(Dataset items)
--------------------------------

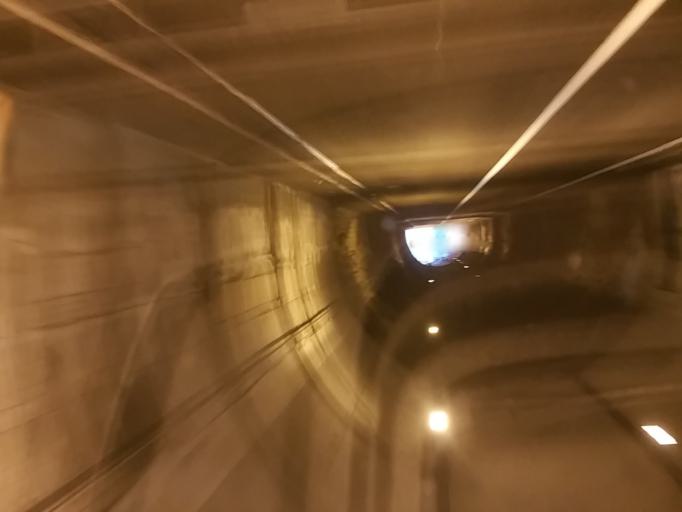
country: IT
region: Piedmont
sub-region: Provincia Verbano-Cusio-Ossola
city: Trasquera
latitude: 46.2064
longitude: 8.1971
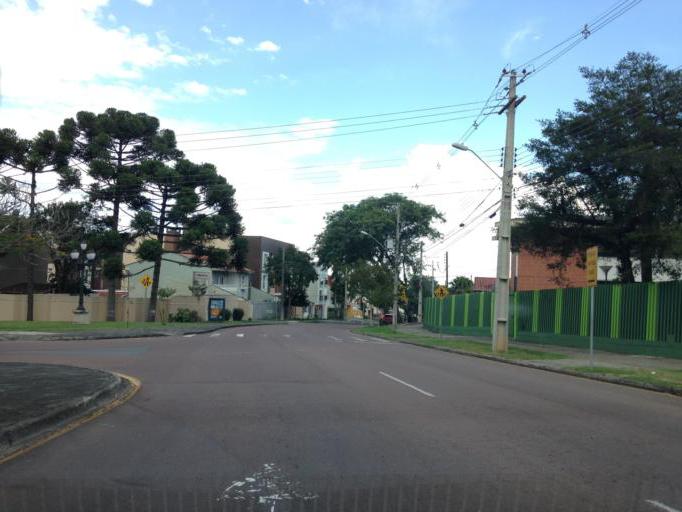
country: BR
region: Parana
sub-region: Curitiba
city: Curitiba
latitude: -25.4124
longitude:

--------------------------------

Direction - Copy every line of the entries above word for word, leaving out the pictures.

Correct answer -
country: IT
region: Piedmont
sub-region: Provincia Verbano-Cusio-Ossola
city: Trasquera
latitude: 46.2064
longitude: 8.1971
country: BR
region: Parana
sub-region: Curitiba
city: Curitiba
latitude: -25.4124
longitude:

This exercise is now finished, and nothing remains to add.